_Task instructions:_ Only one stretch of the listing below is wanted. Begin at the line that has "basket: present [18,372,73,469]", stop after the line that has "planter: present [534,432,604,541]", and repeat every line in between exactly.

_Given data:_

------------------------

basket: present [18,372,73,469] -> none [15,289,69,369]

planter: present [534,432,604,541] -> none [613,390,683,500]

------------------------

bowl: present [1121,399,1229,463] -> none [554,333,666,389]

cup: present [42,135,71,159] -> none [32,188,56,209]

------------------------

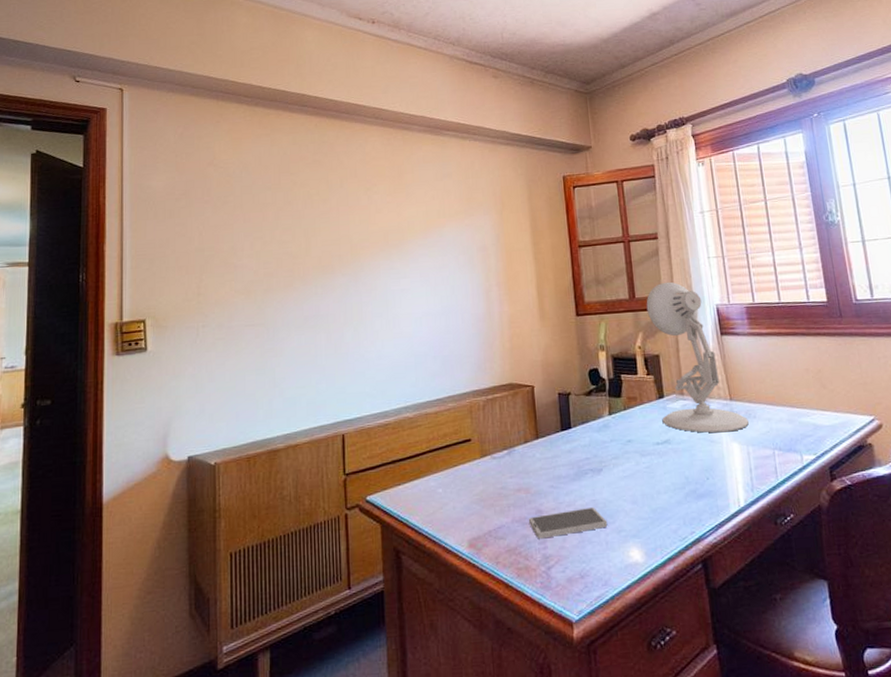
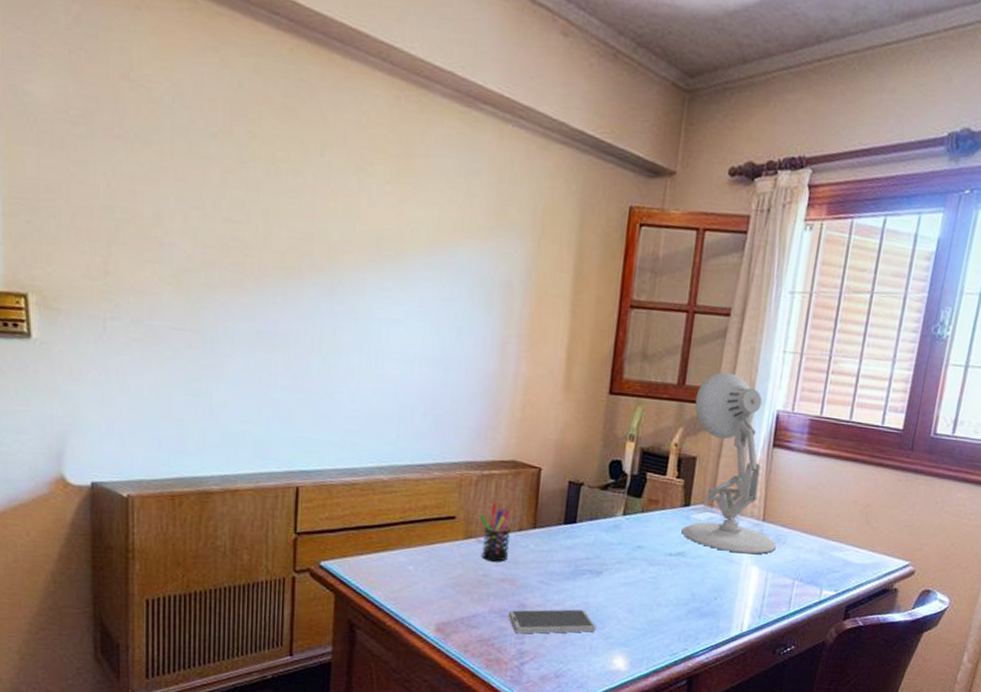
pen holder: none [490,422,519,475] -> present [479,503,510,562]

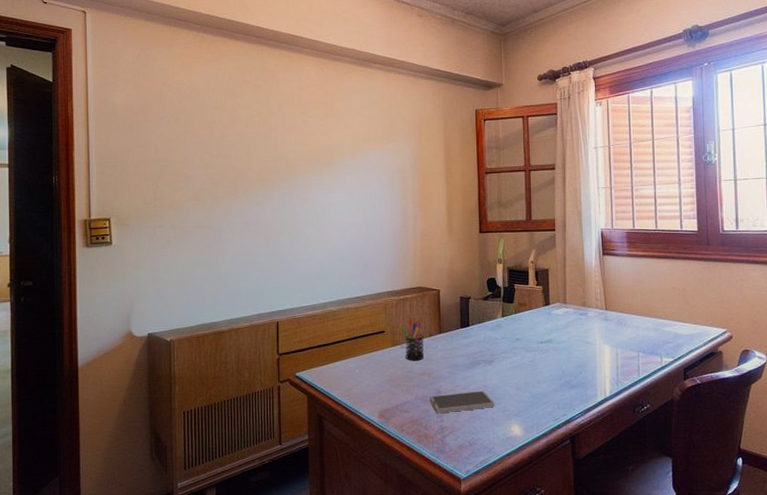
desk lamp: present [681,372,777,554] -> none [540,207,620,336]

------------------------

_Final answer:_
basket: present [18,372,73,469] -> none [15,289,69,369]

planter: present [534,432,604,541] -> none [613,390,683,500]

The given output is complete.